The encounter with the Canadian Snowbirds indicated is that I am in dire need of a pilgrimage to cleanse my soul after years of a sedentary lifestyle. Years ago when the Jackalopes still had precarious grip on the gang power structure of the Cactus League, no damn Canadian Snowbird would have dared approached our dinner table –– we would have fed them to the Mexican World Baseball Classic fans.
We were much younger then. We were also much wiser because our vision was not clouded with discontent or doubt. We were free to reap the benefits of our wisdom because we were not shackled by responsibilities. We had not become slaves to our material desires. Even if someone had warned us we would never be that free again, we would not have listened. We would have probably hogtied the poor bastard onto the hood of a BMW and paraded him around town, just like we did with Cubs’s fans back then.
But alas, the Jackalopes are gone forever, and Team Canada has an automatic berth in the WBC for 2017. There will be no last ride of the Jackalopes to regain past glories. This year I travel to the Cactus with four cherries. My most grizzled Cactus League companion will be an eleven year old boy with a sharp tongue, but serious impulse control issues when it comes to heckling. And breasts.
The Cactus League landscape has changed greatly since the Jackalopes last rode. It is much sinister now, and quite frankly, this setting might have eradicated the Jacakalopes quicker than four eight balls of cocaine and a bevy of strippers. If history has taught us anything, it is that the Jackalopes were not very adaptable. Hell, Baseball Prospectus’s Pitcher Abuse Points lasted longer than them.
But we can learn from the Jackalopes and ensure past mistakes are made.

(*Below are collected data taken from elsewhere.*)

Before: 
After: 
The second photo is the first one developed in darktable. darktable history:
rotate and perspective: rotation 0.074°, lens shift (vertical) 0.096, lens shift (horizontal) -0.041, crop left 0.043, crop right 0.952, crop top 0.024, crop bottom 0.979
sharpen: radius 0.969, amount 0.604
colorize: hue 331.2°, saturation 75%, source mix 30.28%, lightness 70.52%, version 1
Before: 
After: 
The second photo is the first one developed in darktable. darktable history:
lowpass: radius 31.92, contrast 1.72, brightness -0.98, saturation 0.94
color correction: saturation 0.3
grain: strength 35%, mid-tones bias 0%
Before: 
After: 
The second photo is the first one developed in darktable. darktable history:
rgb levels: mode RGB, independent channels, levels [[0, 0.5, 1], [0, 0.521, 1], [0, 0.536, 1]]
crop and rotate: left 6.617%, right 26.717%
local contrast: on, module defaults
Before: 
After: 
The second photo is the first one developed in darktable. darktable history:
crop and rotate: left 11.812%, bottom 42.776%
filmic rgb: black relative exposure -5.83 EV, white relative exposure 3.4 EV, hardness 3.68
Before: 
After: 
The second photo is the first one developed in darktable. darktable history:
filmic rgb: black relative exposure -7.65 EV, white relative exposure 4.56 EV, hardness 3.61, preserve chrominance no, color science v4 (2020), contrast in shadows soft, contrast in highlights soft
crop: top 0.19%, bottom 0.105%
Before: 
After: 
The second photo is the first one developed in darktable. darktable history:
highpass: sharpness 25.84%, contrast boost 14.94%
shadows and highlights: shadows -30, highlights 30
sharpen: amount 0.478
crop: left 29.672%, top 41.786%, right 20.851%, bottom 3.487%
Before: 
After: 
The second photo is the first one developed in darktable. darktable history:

The Jackalopes thought they could save their world, but they were only interested in saving their world. They were willing to let other worlds burn while they protected their turf. As a result, the barbarians crept closer to the gate, and the Snowbirds became entrenched.
The past is gone though. Heroes are scattered. We can only forge a new future, a future where we spend more time drinking beer than discussing how that beer was made.